PhyloLM : Inferring the Phylogeny of Large Language Models and Predicting their Performances in Benchmarks
This provides a novel tool for researchers and developers to assess LLM relationships and predict performance without needing transparent training data, though it is incremental in applying existing phylogenetic methods to a new domain.
The authors tackled the problem of understanding relationships and predicting performance among Large Language Models (LLMs) by introducing PhyloLM, a method that adapts phylogenetic algorithms to analyze LLM output similarity. The result was a phylogenetic distance metric that successfully captured known relationships across 156 models and predicted performance in benchmarks, offering a cost-effective tool for evaluating LLM capabilities.
This paper introduces PhyloLM, a method adapting phylogenetic algorithms to Large Language Models (LLMs) to explore whether and how they relate to each other and to predict their performance characteristics. Our method calculates a phylogenetic distance metric based on the similarity of LLMs' output.
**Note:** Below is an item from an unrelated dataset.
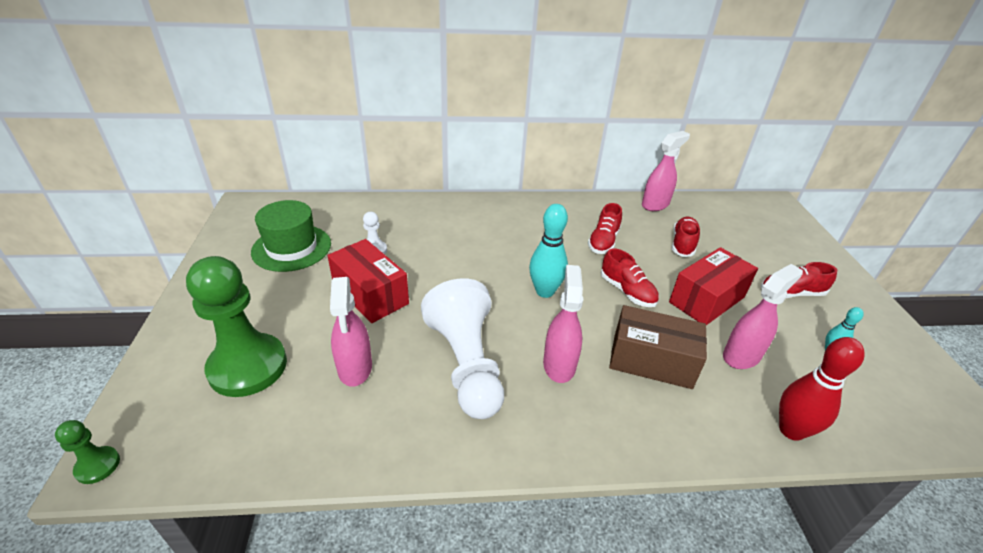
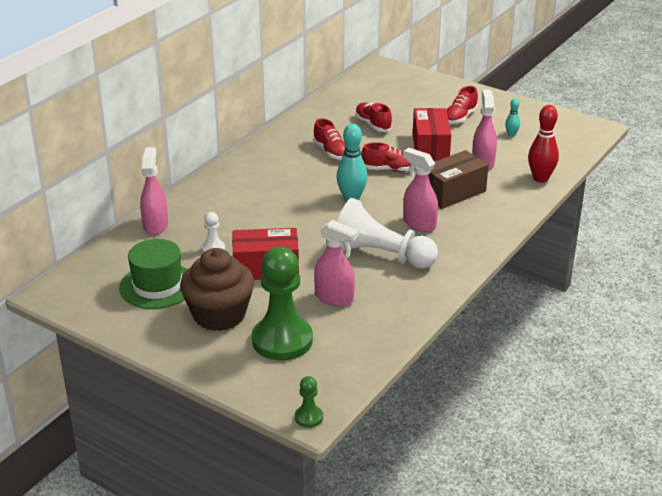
camera: 50 degrees left, 5 degrees down
(268, 302) = (219, 315): none -> brown cupcake
(655, 204) = (318, 110): pink spray bottle -> pink spray bottle (155, 225)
The resulting metric is then used to construct dendrograms, which satisfactorily capture known relationships across a set of 111 open-source and 45 closed models. Furthermore, our phylogenetic distance predicts performance in standard benchmarks, thus demonstrating its functional validity and paving the way for a time and cost-effective estimation of LLM capabilities. To sum up, by translating population genetic concepts to machine learning, we propose and validate a tool to evaluate LLM development, relationships and capabilities, even in the absence of transparent training information.